May 21, 2020 - Sale 2537

Sale 2537 - Lot 409

Price Realized: $ 57,500
?Final Price Realized includes Buyer’s Premium added to Hammer Price
Estimate: $ 50,000 - $ 80,000
PABLO PICASSO
Faune dévoilant une femme.

Aquatint, etching and scraper, 1934. 316x417 mm; 12 1/2x16 1/2 inches, full margins. Edition of 260. Signed in pencil, lower right. Picasso watermark. Printed by Lacourière, Paris. Published by Vollard, Paris. A superb, richly-inked impression of this large, important etching.

Faune dévoilant une femme is one of 100 different etchings from the Vollard Suite, a series Picasso (1881-1977) produced from 1930 to 1937 for Parisian publisher Ambroise Vollard. While over 300 sets were printed, complete suites are exceedingly rare, instead the prints from this series now are often found individually.

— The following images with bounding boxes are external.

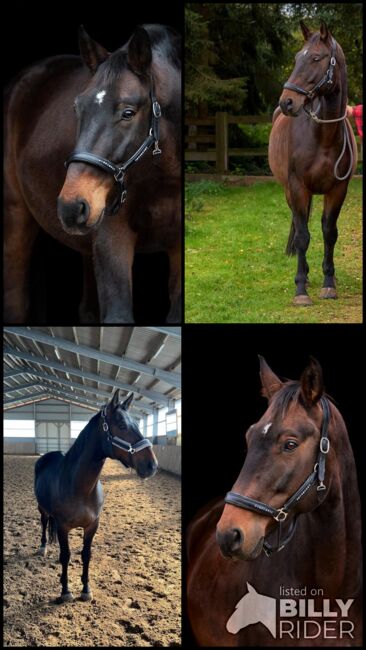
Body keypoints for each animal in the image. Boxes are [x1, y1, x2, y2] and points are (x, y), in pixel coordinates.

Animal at [35, 388, 158, 600]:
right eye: (122, 425)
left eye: (136, 424)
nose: (152, 465)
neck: (79, 488)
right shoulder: (63, 527)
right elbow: (65, 555)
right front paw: (65, 591)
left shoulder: (92, 525)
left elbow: (86, 555)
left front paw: (85, 589)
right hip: (42, 509)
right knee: (43, 523)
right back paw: (43, 547)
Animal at [268, 20, 356, 304]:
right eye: (297, 58)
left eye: (316, 58)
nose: (287, 101)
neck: (322, 137)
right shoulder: (298, 188)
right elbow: (303, 236)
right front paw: (301, 289)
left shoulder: (338, 190)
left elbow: (329, 232)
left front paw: (329, 282)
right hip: (289, 191)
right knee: (299, 226)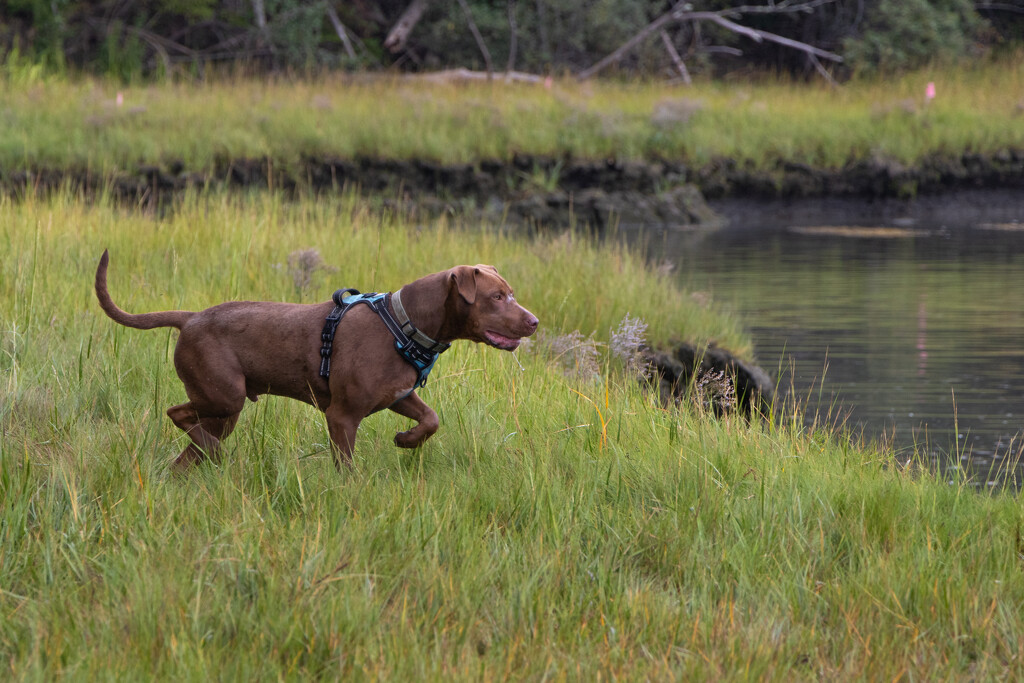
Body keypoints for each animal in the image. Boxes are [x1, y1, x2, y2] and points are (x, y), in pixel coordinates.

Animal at [95, 250, 540, 471]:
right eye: (496, 297)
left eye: (511, 293)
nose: (534, 322)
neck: (404, 323)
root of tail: (190, 318)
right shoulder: (342, 416)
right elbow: (347, 467)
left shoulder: (399, 395)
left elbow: (430, 419)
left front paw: (406, 440)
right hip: (225, 396)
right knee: (179, 415)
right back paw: (210, 449)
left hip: (223, 410)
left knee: (190, 447)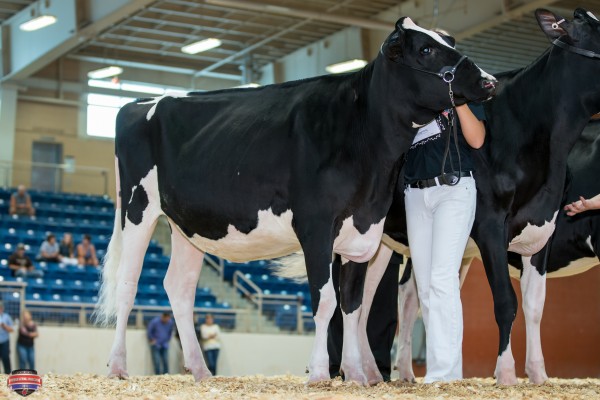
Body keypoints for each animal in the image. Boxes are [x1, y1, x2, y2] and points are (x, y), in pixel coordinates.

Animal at [95, 16, 496, 384]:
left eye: (450, 40)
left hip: (187, 226)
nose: (488, 81)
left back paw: (201, 370)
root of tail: (143, 100)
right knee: (128, 285)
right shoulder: (315, 228)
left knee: (179, 287)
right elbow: (325, 301)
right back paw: (117, 367)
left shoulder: (363, 231)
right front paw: (319, 372)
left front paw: (355, 375)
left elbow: (352, 305)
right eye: (425, 50)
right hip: (137, 209)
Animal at [326, 7, 600, 384]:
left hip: (381, 242)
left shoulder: (543, 226)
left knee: (376, 301)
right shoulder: (490, 226)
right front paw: (506, 374)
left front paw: (539, 375)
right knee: (350, 300)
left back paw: (384, 373)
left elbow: (534, 306)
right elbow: (506, 302)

The suite spans the years of Picasso's passionate, sometimes tumultuous affair with his teenage model and muse Marie-Thérèse Walter. Many of the earlier works in the series portray a sculptor in his studio among his work--alluding to the classical myth of Pygmalion. The later prints become increasingly dark as both his relationship with Marie-Thérèse waned and Europe marched toward World War II.

This particular print, regarded as one of the most graphically ambitious and important subjects in the series, marks a turning point in Picasso's relationship with Marie-Thérèse, as it was made when Picasso learned that she was pregnant with his child in 1934 (their daughter Maya Widmaier-Picasso, born September 5, 1935). Her pregnancy marked the end of Picasso's then marriage to the Ballet Russe dancer Olga Koklova and also the beginning of the end of his relationship with his young model (just one year later he would meet Dora Maar--with whom Marie-Thérèse would become embattled over Picasso's affection).

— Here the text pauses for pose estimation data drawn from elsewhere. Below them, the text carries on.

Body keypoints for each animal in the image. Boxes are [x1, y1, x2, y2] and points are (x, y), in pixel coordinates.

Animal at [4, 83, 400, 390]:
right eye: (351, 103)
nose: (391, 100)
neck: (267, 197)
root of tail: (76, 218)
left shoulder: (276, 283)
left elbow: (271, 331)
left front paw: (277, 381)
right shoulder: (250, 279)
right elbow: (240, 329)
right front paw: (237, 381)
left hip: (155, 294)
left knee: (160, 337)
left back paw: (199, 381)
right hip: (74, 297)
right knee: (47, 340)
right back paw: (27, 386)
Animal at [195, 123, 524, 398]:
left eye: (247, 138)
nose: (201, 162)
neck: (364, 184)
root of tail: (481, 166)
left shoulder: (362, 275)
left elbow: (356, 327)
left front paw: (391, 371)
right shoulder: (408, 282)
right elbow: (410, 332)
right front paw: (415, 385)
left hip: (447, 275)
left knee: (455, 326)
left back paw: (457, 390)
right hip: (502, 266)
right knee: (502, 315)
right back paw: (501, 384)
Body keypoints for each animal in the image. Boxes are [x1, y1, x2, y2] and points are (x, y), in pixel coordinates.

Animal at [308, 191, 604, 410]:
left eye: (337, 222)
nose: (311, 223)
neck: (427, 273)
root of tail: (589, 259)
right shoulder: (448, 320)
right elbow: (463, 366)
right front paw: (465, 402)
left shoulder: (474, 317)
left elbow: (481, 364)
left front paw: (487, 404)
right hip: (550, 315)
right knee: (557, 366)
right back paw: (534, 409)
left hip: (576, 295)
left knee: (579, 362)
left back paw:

This print, however, portrays a tranquil scene of a sleeping woman--likely Marie-Thérèse--her fertile feminine features illuminated by moonlight coming through the open window to the left, with a stout faun (possibly intended to symbolize Picasso himself) resting on one knee and thoughtfully watching her at rest.

The onset of World War II and the sudden death of the publisher Vollard in a car crash in the south of France in 1939 delayed the distribution of this seminal suite, certainly one of the most important print series ever created by an artist, it was not released until the 1950s. Bloch 230; Baer 609.